The final bow: Seniors perform at the BFA Actor Showcase
Photo Courtesy of Castor Feinberg
After four years of training, the senior actors of the Dodge College of Film and Media Arts and the College of Performing Arts have made their first steps into the professional world.
The BFA Actor Showcase happens every spring, at which graduating seniors perform a monologue and a scene first in front of friends and family, and then in front of industry professionals, with the intention of being signed to an agent by the end of the event.
Mae Montgomery, a senior theater performance major, said the BFA actor showcase was something she was looking forward to before she began attending Chapman.
“It was a full circle moment for a lot of us; I know that one of the big reasons I chose to attend Chapman was because of the promise of a showcase at the end,” said Montgomery. “I remember watching the showcase my freshman year, wondering how I was going to be able to do that.”
The Panther spoke with four actors about their experience as seniors at the yearly showcase and the work that they performed.
“We all wrote our own material based on what we wanted to showcase to the industry,” said senior screen acting major Castor Feinberg. “So we've been working on that; starting last semester, we kind of all nailed down what we were going to do.”
Feinberg’s performance took many different paths before she solidified it and presented it to the world. She said she had a few scenes that she liked when she started writing, but as she kept editing, the final product was completely different than when she started
“My scene is kind of like a coming-of-age love, kind of two old friends reminiscing about their childhood, and then they both have feelings for each other,” said Feinberg. “My monologue was about having a hard time breaking up with someone I've been with for two years, who's treated me really badly, but I was afraid to leave him.

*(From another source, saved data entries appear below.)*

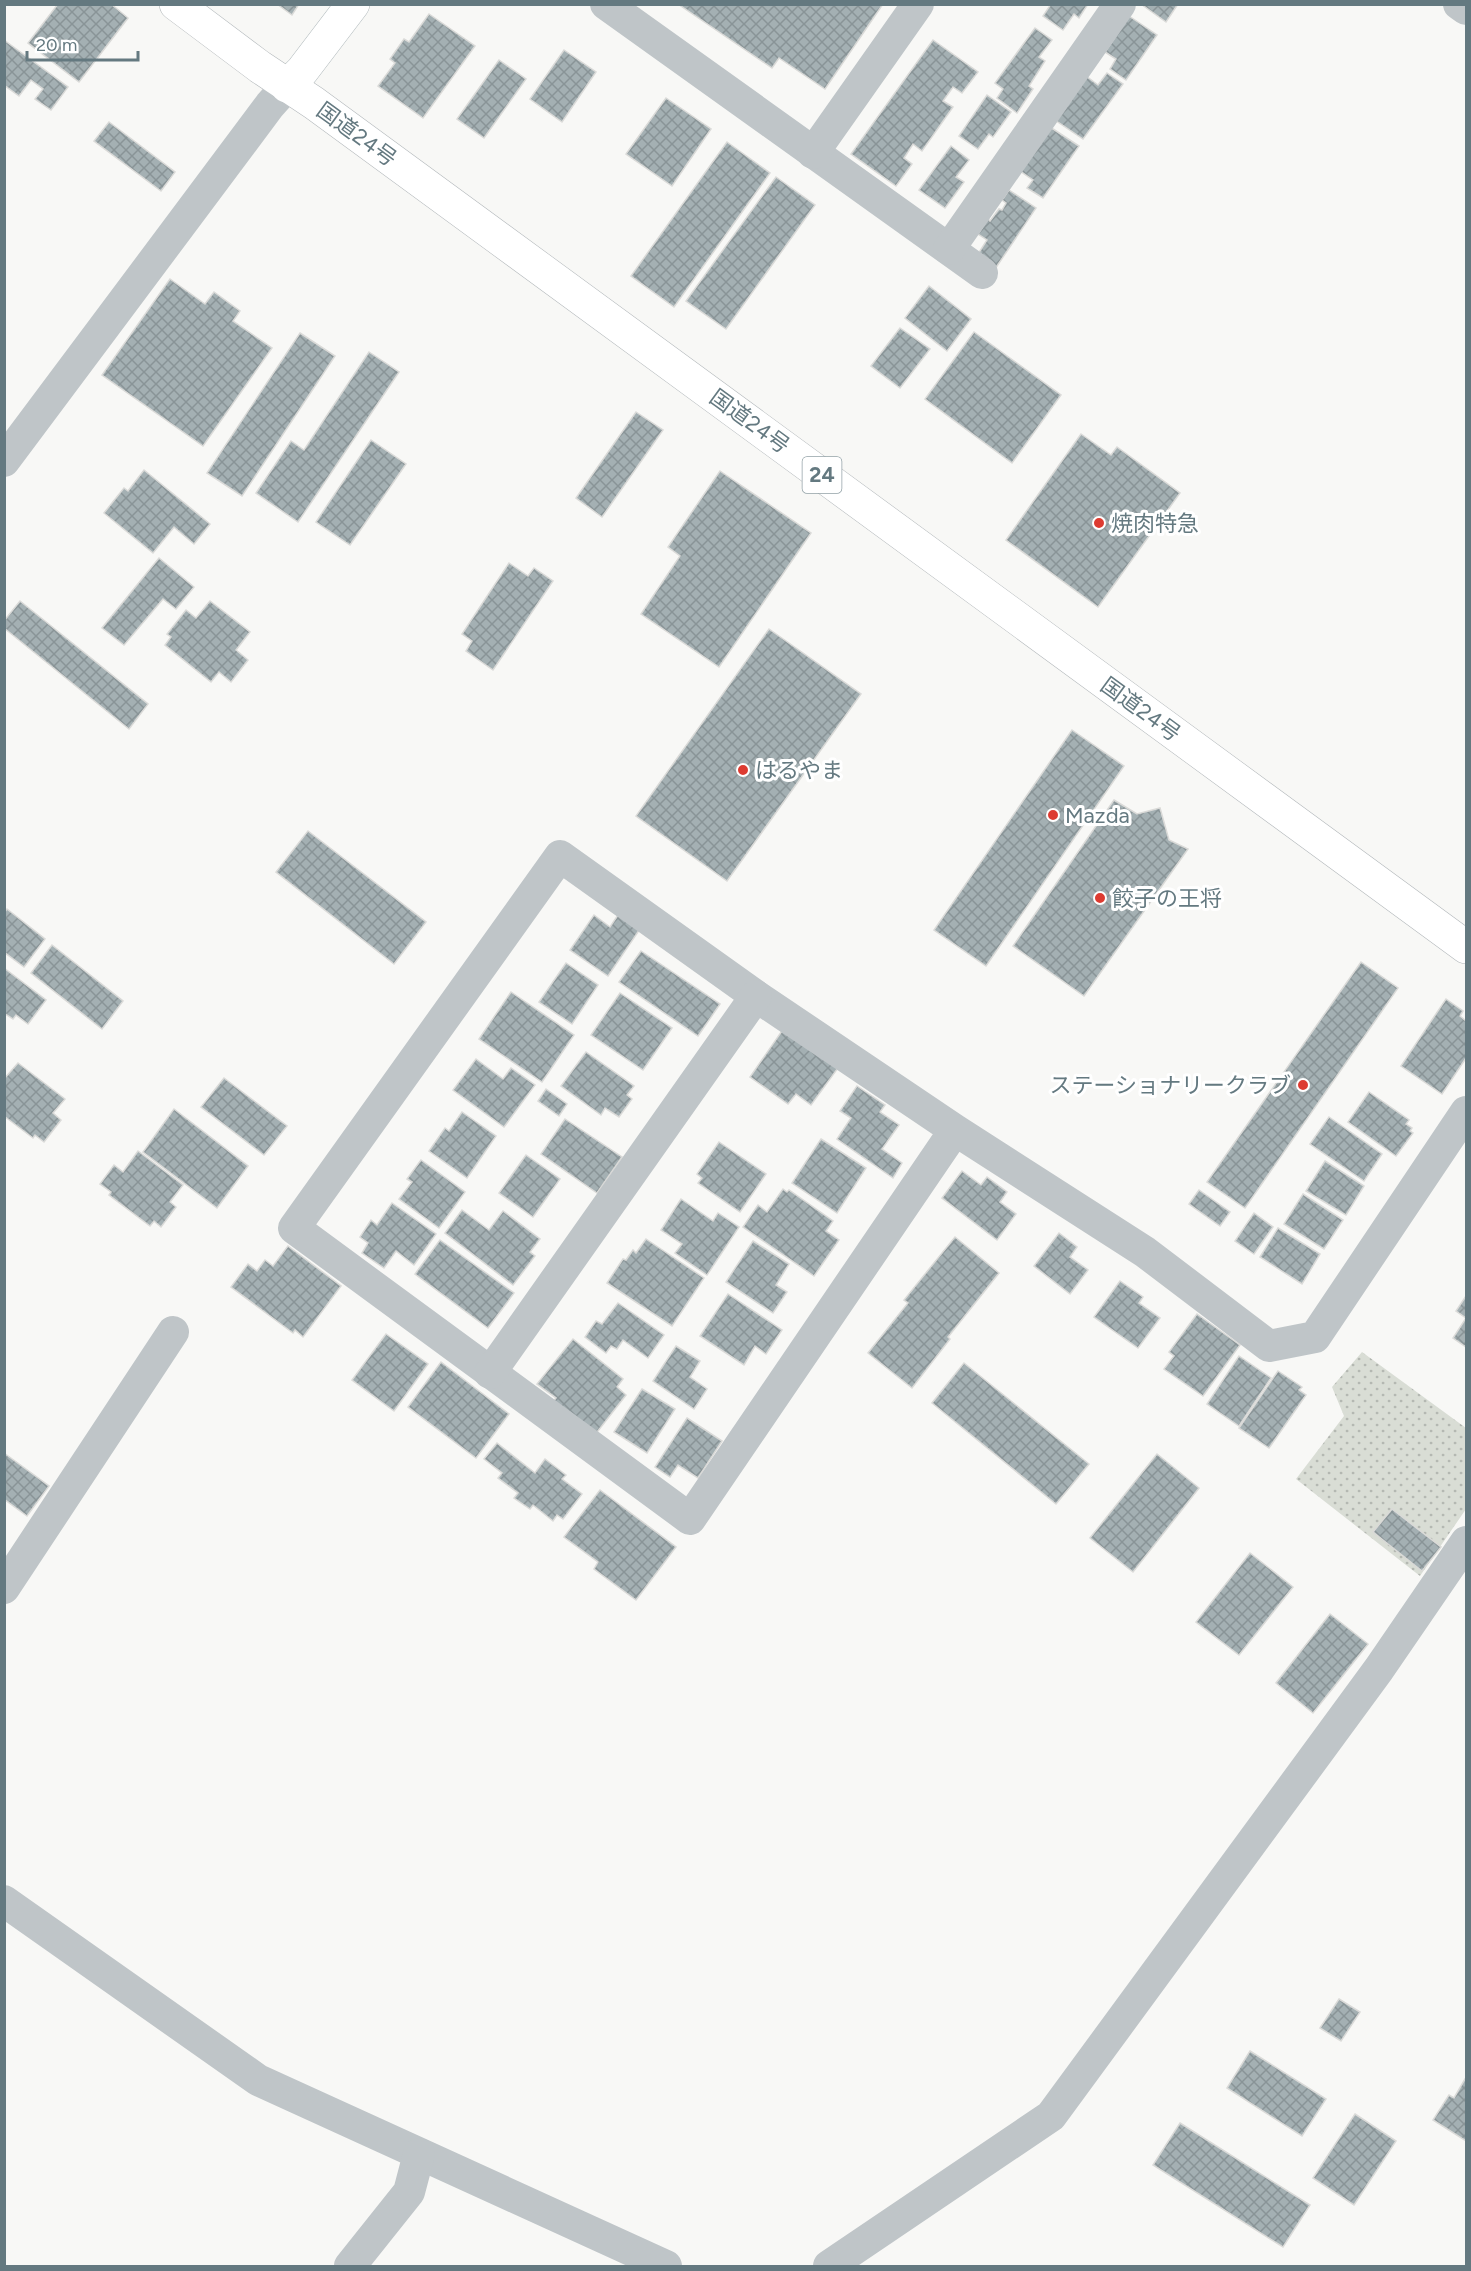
<svg xmlns="http://www.w3.org/2000/svg" width="1471" height="2271" viewBox="0 0 1471 2271" font-family="Figtree,'Noto Sans JP',sans-serif">
  <style>
    .park { fill: url(#park-dots) }
    .building { fill: url(#building-cross-hatch); stroke: #dadad8; stroke-width: 1.5 }
    .lines { fill: none; stroke-linecap: round; stroke-linejoin: round }
    .secondary-casing { stroke: #afb8bb; stroke-width: 34 }
    .highway-casing { stroke: #b3b8bb; stroke-width: 34 }
    .street { stroke: #bfc5c8; stroke-width: 32 }
    .secondary { stroke: #fff; stroke-width: 33 }
    .highway { stroke: #fff; stroke-width: 33 }
    .poi-dot { fill: #dd3b31; stroke: #fff; stroke-width: 2 }
    .labels { text-anchor: middle; stroke-width: 6; stroke-linejoin: round; paint-order: stroke }
    .shield { fill: #fff; stroke: #92a1a6; stroke-width: 1.5 }
    .shield-label { font-size: 21px; font-weight: bold; fill: #647980 }
    .street-label { font-size: 22px; fill: #647980; stroke: #fff }
    .poi-label { font-size: 22px; fill: #647980; stroke: #fff; text-anchor: start }
  </style>
  <defs>
    <pattern id="park-dots" width="8" height="8" patternUnits="userSpaceOnUse" patternTransform="scale(1.5)"><rect width="8" height="8" fill="#d9ddd5"/><path d="M2 2h.1M6 6h.1" fill="none" stroke="#b4b8b2" stroke-width="1.8" stroke-linecap="round"/></pattern>
    <pattern id="building-cross-hatch" width="8" height="8" patternUnits="userSpaceOnUse" patternTransform="scale(1.5)"><rect width="8" height="8" fill="#a4b0b3"/><path d="M0 0l8 8M0 8l8-8" fill="none" stroke="#899497"/></pattern>
  </defs>
  <rect width="100%" height="100%" fill="#f8f8f6"/>
  <path class="park" d="M1362,1352l104,76v81l-46,67 -124,-97 48,-63 -12,-29z"/>
  <g class="building">
    <path d="M58,4h53l17,14 -49,64 -51,-39z"/>
    <path d="M277,4h22l-7,11z"/>
    <path d="M678,4h205l-58,85 -46,-31 -7,10z"/>
    <path d="M1051,4h37l-9,14 -5,-4 -11,16 -20,-14z"/>
    <path d="M1141,4h37l-12,18z"/>
    <path d="M429,14l46,32 -52,72 -45,-32 17,-23 -5,-4 14,-20 5,3z"/>
    <path d="M1129,16l28,19 -31,45 -16,-11 6,-10 -11,-7z"/>
    <path d="M1035,28l17,12 -13,17 6,4 -16,25 4,3 -16,24 -20,-15 6,-9 -8,-6z"/>
    <path d="M4,40l64,47 -17,23 -16,-11 8,-10 -12,-9 -12,16 -15,-11z"/>
    <path d="M933,40l45,32 -16,21 -9,-6 -10,14 10,6 -31,44 -9,-7 -9,14 8,6 -16,22 -45,-32z"/>
    <path d="M564,50l32,22 -34,50 -32,-23z"/>
    <path d="M499,60l27,19 -42,59 -27,-19z"/>
    <path d="M1107,73l16,11 -40,55 -28,-19 31,-44 12,9z"/>
    <path d="M987,95l24,17 -18,25 -4,-3 -11,15 -19,-13z"/>
    <path d="M666,98l45,31 -39,57 -46,-32z"/>
    <path d="M109,122l66,50 -14,19 -67,-50z"/>
    <path d="M1050,127l29,19 -36,52 -16,-10 6,-8 -13,-9z"/>
    <path d="M727,142l43,31 -96,134 -43,-31z"/>
    <path d="M951,146l18,14 -13,17 8,5 -19,26 -26,-18z"/>
    <path d="M776,177l39,28 -89,124 -40,-28z"/>
    <path d="M1009,190l27,18 -41,61 -17,-15 9,-14 -9,-6 10,-15 2,2 9,-12 3,1 4,-7 -4,-3z"/>
    <path d="M170,279l35,25 9,-12 26,19 -7,10 39,27 -69,98 -101,-71z"/>
    <path d="M929,286l42,33 -24,32 -42,-33z"/>
    <path d="M900,328l30,21 -30,39 -29,-22z"/>
    <path d="M974,332l87,63 -49,68 -87,-64z"/>
    <path d="M300,333l35,23 -93,140 -35,-23z"/>
    <path d="M369,352l30,20 -101,150 -42,-29 35,-52 13,9z"/>
    <path d="M636,412l27,18 -61,87 -26,-19z"/>
    <path d="M1081,434l30,21 6,-8 63,46 -82,114 -92,-67z"/>
    <path d="M371,440l35,24 -56,81 -34,-23z"/>
    <path d="M144,470l66,54 -16,20 -20,-17 -21,26 -49,-40 20,-25 4,3z"/>
    <path d="M720,471l91,62 -92,134 -78,-53 39,-58 -12,-9z"/>
    <path d="M159,558l35,29 -18,22 -13,-10 -39,46 -22,-17z"/>
    <path d="M509,563l19,13 6,-8 19,13 -60,89 -27,-19 6,-10 -10,-7z"/>
    <path d="M20,601l128,103 -19,25 -125,-101v-7z"/>
    <path d="M210,601l40,31 -14,18 12,10 -17,22 -12,-10 -8,10 -46,-37 6,-8 -4,-3 19,-24 10,8z"/>
    <path d="M769,629l92,65 -134,187 -91,-65z"/>
    <path d="M1072,730l52,36 -138,200 -52,-36z"/>
    <path d="M1114,800l23,14 23,-6 9,32 19,9 -104,147 -71,-50z"/>
    <path d="M308,831l118,91 -32,42 -118,-92z"/>
    <path d="M7,909l38,30 -21,28 -20,-15v-39z"/>
    <path d="M594,915l16,12 8,-12 22,14 -32,47 -38,-26z"/>
    <path d="M52,945l71,56 -21,28 -71,-56z"/>
    <path d="M641,951l79,53 -22,32 -79,-54z"/>
    <path d="M1361,962l37,26 -153,220 -38,-26z"/>
    <path d="M566,963l32,22 -26,39 -33,-22z"/>
    <path d="M4,968l42,32 -18,24 -12,-9 -3,4 -9,-6z"/>
    <path d="M511,992l63,43 -32,47 -63,-43z"/>
    <path d="M620,993l52,35 -29,42 -52,-35z"/>
    <path d="M1446,999l17,12 -3,5 6,5v37l-24,36 -41,-28z"/>
    <path d="M784,1028l54,40 -27,37 -15,-11 -8,10 -38,-27z"/>
    <path d="M586,1052l48,34 -7,9 5,4 -13,18 -14,-9 -4,7 -40,-29z"/>
    <path d="M476,1059l27,20 8,-11 24,17 -31,42 -51,-37z"/>
    <path d="M18,1063l47,36 -12,14 8,7 -17,22 -9,-7 -2,3 -29,-22v-37z"/>
    <path d="M224,1078l63,48 -23,29 -63,-48z"/>
    <path d="M857,1086l28,19 -5,7 19,13 -17,24 20,14 -9,15 -56,-39 14,-21 -11,-7z"/>
    <path d="M546,1089l21,15 -8,12 -21,-15z"/>
    <path d="M1369,1092l40,28 -3,4 6,4 -2,3 3,2 -17,23 -48,-34z"/>
    <path d="M174,1109l74,57 -31,42 -74,-56z"/>
    <path d="M462,1112l34,24 -29,42 -38,-27 16,-23 4,3z"/>
    <path d="M1329,1117l53,37 -18,27 -54,-37z"/>
    <path d="M565,1119l57,38 -25,36 -56,-39z"/>
    <path d="M821,1139l45,29 -29,45 -45,-30z"/>
    <path d="M719,1142l47,32 -26,38 -42,-29 4,-5 -5,-4z"/>
    <path d="M138,1151l45,34 -13,17 6,5 -15,20 -7,-6 -4,5 -41,-31 2,-3 -11,-8 14,-19 9,7z"/>
    <path d="M526,1155l34,24 -27,38 -34,-24z"/>
    <path d="M421,1160l44,32 -26,36 -40,-29 13,-17 -5,-3z"/>
    <path d="M1325,1161l39,25 -18,29 -40,-24z"/>
    <path d="M962,1171l19,14 6,-8 20,15 -7,10 16,12 -19,26 -55,-42z"/>
    <path d="M783,1189l4,3 2,-2 44,31 -7,10 13,9 -25,36 -71,-49 15,-22 9,7z"/>
    <path d="M1199,1190l31,22 -10,14 -31,-22z"/>
    <path d="M1303,1194l40,26 -19,29 -40,-25z"/>
    <path d="M681,1199l32,22 5,-8 21,14 -32,48 -32,-22 7,-9 -21,-14z"/>
    <path d="M392,1203l44,31 -22,31 -18,-14 -12,17 -22,-15 6,-10 -8,-6 11,-17 6,5z"/>
    <path d="M462,1210l27,20 14,-19 37,28 -10,13 5,4 -22,29 -68,-52z"/>
    <path d="M1254,1213l19,14 -19,27 -19,-13z"/>
    <path d="M1278,1228l42,26 -18,30 -42,-27z"/>
    <path d="M1059,1233l18,14 -7,10 18,13 -18,24 -36,-28z"/>
    <path d="M955,1237l44,36 -51,64 2,2 -38,49 -44,-35 40,-50 -4,-3z"/>
    <path d="M646,1239l58,39 -32,48 -65,-43 16,-24 3,1 7,-10 3,3z"/>
    <path d="M440,1240l74,53 -26,35 -73,-54z"/>
    <path d="M753,1241l36,23 -13,21 11,7 -14,21 -47,-31z"/>
    <path d="M288,1246l53,40 -38,51 -8,-7 -2,3 -62,-46 17,-23 9,7 8,-11 8,6z"/>
    <path d="M1120,1281l23,16 -4,6 21,15 -22,30 -44,-31z"/>
    <path d="M728,1294l54,36 -16,24 -11,-8 -11,19 -44,-29z"/>
    <path d="M1466,1296v22l-10,-7z"/>
    <path d="M618,1303l46,32 -16,23 -25,-18 -6,9 -6,-3 -5,7 -21,-16 11,-16 6,3z"/>
    <path d="M1197,1314l43,31 -37,51 -39,-27 10,-13 -5,-4z"/>
    <path d="M1466,1318v29l-13,-9z"/>
    <path d="M386,1334l42,30 -34,47 -42,-31z"/>
    <path d="M573,1339l50,40 -6,8 9,8 -32,41 -42,-33 4,-5 -19,-14z"/>
    <path d="M676,1346l24,15 -10,16 17,12 -13,20 -41,-28z"/>
    <path d="M1239,1356l32,22 -32,48 -32,-22z"/>
    <path d="M441,1362l68,52 -33,44 -68,-51z"/>
    <path d="M964,1363l125,101 -33,40 -124,-101z"/>
    <path d="M1278,1371l24,16 -3,3 7,5 -37,53 -30,-20z"/>
    <path d="M642,1389l33,20 -28,44 -33,-21z"/>
    <path d="M687,1418l35,23 -24,37 -20,-13 -8,12 -15,-10z"/>
    <path d="M497,1443l38,30 10,-14 21,16 -4,4 20,15 -19,25 -6,-4 -4,6 -20,-16 -3,4 -16,-11 4,-5 -20,-15 4,-5 -18,-14z"/>
    <path d="M4,1453l45,33 -22,30 -23,-17z"/>
    <path d="M1157,1454l42,34 -66,84 -43,-34z"/>
    <path d="M600,1490l76,57 -40,53 -42,-31 4,-7 -34,-25z"/>
    <path d="M1392,1509l49,38 -19,24 -49,-39z"/>
    <path d="M1250,1553l43,34 -54,68 -43,-33z"/>
    <path d="M1330,1614l38,30 -55,69 -37,-30z"/>
    <path d="M1339,1999l21,13 -19,29 -21,-13z"/>
    <path d="M1250,2051l76,48 -24,37 -75,-48z"/>
    <path d="M1465,2079l1,1v61l-33,-21 16,-25 5,3z"/>
    <path d="M1355,2114l41,27 -42,64 -41,-27z"/>
    <path d="M1180,2123l130,82 -27,42 -130,-82z"/>
  </g>
  <g class="lines">
    <defs>
      <path id="secondary" d="M287,86l15,-15 51,-67"/>
      <path id="highway" d="M176,4l84,63 54,36 1152,844"/>
    </defs>
    <use href="#secondary" class="secondary-casing"/>
    <use href="#highway" class="highway-casing"/>
    <g class="street">
      <path d="M606,4l376,269"/>
      <path d="M1459,4l7,5"/>
      <path d="M813,153l105,-149"/>
      <path d="M949,249l171,-245"/>
      <path d="M4,461l266,-356 17,-19"/>
      <path d="M955,1130l-265,389 -396,-291 266,-372 196,140 199,134 190,122 124,94 46,-9 151,-225"/>
      <path d="M490,1373l266,-377"/>
      <path d="M4,1588l169,-256"/>
      <path d="M4,1901l254,179 408,186"/>
      <path d="M350,2266l59,-74 10,-38"/>
      <path d="M829,2266l222,-150 328,-447 87,-127"/>
    </g>
    <use href="#secondary" class="secondary"/>
    <use href="#highway" class="highway"/>
  </g>
  <g class="poi-dot">
    <circle cx="1099" cy="523" r="6"/>
    <circle cx="743" cy="770" r="6"/>
    <circle cx="1053" cy="815" r="6"/>
    <circle cx="1100" cy="898" r="6"/>
    <circle cx="1303" cy="1085" r="6"/>
  </g>
  <g class="labels">
    <rect class="shield" x="802.5" y="457" width="39" height="36" rx="4.5"/>
    <g class="shield-label">
      <text x="822" y="482">24</text>
    </g>
    <g class="street-label">
      <text transform="translate(357 134) rotate(36)" y="8">国道24号</text>
      <text transform="translate(750 421) rotate(36)" y="8">国道24号</text>
      <text transform="translate(1141 709) rotate(36)" y="8">国道24号</text>
    </g>
    <g class="poi-label">
      <text x="1111" y="531">焼肉特急</text>
      <text x="755" y="778">はるやま</text>
      <text x="1065" y="823">Mazda</text>
      <text x="1112" y="906">餃子の王将</text>
      <text x="1291" y="1093" text-anchor="end">ステーショナリークラブ</text>
    </g>
  </g>
  <rect width="1471" height="2271" fill="none" stroke="#647980" stroke-width="12"/>
  <path d="M27 51v9h111v-9" fill="none" stroke="#647980" stroke-width="3"/>
  <text x="36" y="51" font-size="18" fill="#647980" stroke="#ffffff" stroke-width="4.5" paint-order="stroke">20 m</text>
</svg>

So this was kind of, like, my breaking up with him.”
The Actor Showcase marked Feinberg’s first time performing live in front of an audience since high school. Since coming to college, she has been focusing more on screen acting rather than theater performance.
“It was honestly really refreshing to perform live in front of an audience,” Feinberg told The Panther. “That kind of made me realize how I missed that.”
For Eliana Moore, a senior theater performance major, one of the most difficult parts of preparing for the Actor Showcase was writing her own material.
“I would say that (the preparation) started junior year. We have a class called (The Actor Process: From Rehearsal to Performance) with one of our favorite teachers, Nick Gabriel. We workshop a ton of different material, especially because a lot of us, myself included, were very, very nervous about the writing aspect of it,” said Moore.
For Moore, the looming pressure of the showcase has been with her since she was a freshman, and her classes have stressed the importance of preparing for the event.
“It's kind of overwhelming that over the last four years, because they say since freshman year (that) your showcase is your last four years, and all the training you've had here at Chapman,” said Moore. “It's kind of, like, almost seeming like an impossible feat to compile all the training we've gotten into three minutes' worth of material.”
Condensing four years of intensive training into a brief performance wasn’t easy, but Moore aimed to highlight the full range of what she had learned at Chapman.
“I did a monologue with my friend's dad, actually, about leaving home, and the struggles of maybe not connecting on an emotional level with a parent and the pressures to kind of rectify that at the last minute when we're standing in the driveway before we leave,” Moore told The Panther.“And then I did a scene called ‘Coffee or Tea?’ with my friend Finn. It's kind of like a meet-cute in a coffee shop, and I like coffee, and he likes tea, and we end up sitting down and hitting it off and stereotyping each other because of our drink preferences.”
During this past academic year, preparing for the showcase has been a healthy mix of learning the creative side of the industry and the business side for senior screen acting major Nora Schultz.
“So we've been working on it for several months, and through the help of our thesis professor, Tom Provost, who is also a writer and director as well as an actor. So he really helped us workshop the monologues and the scenes,” Schultz said. “And Russell Boast, who is our ‘Business of Acting’ professor and the co-head of this acting program, helped us with all the business sides.”
The actors didn’t just learn how to write their monologues; according to Shultz, Boast taught them how to build resumes and set up meetings and their IMDb pages. For the performance, Schultz gained inspiration for her scene from a play she did several years ago called “Bench Seat” by Neil LaBute.
“So the scene I wrote was about these two people. They're on a second date, and they slowly start revealing to one another the crazy things that they did to their exes. It becomes a competition,” said Schultz. “Then the monologue I wrote (was) about a girl who is giving a toast (at) her little sister’s engagement party, and it turns into this whole downward spiral (and)crash out about her own relationship, because she's been with her boyfriend for over six years, and her younger sister has gotten engaged after just a couple months.”
To Mae Montgomery, the most rewarding part of the whole experience was being able to watch her classmates perform work that was so authentically themselves.
Montgomery wrote and performed a scene called “Sheep Snatcher” and also presented a monologue called “Raisinets”. Her biggest takeaway from the whole experience was to always be yourself.
"Don't try to cater to what you think the industry wants or try to make yourself more palatable to a specific audience,” she said. “People will be interested in what makes you unique and different from others, so don't try to blend in.”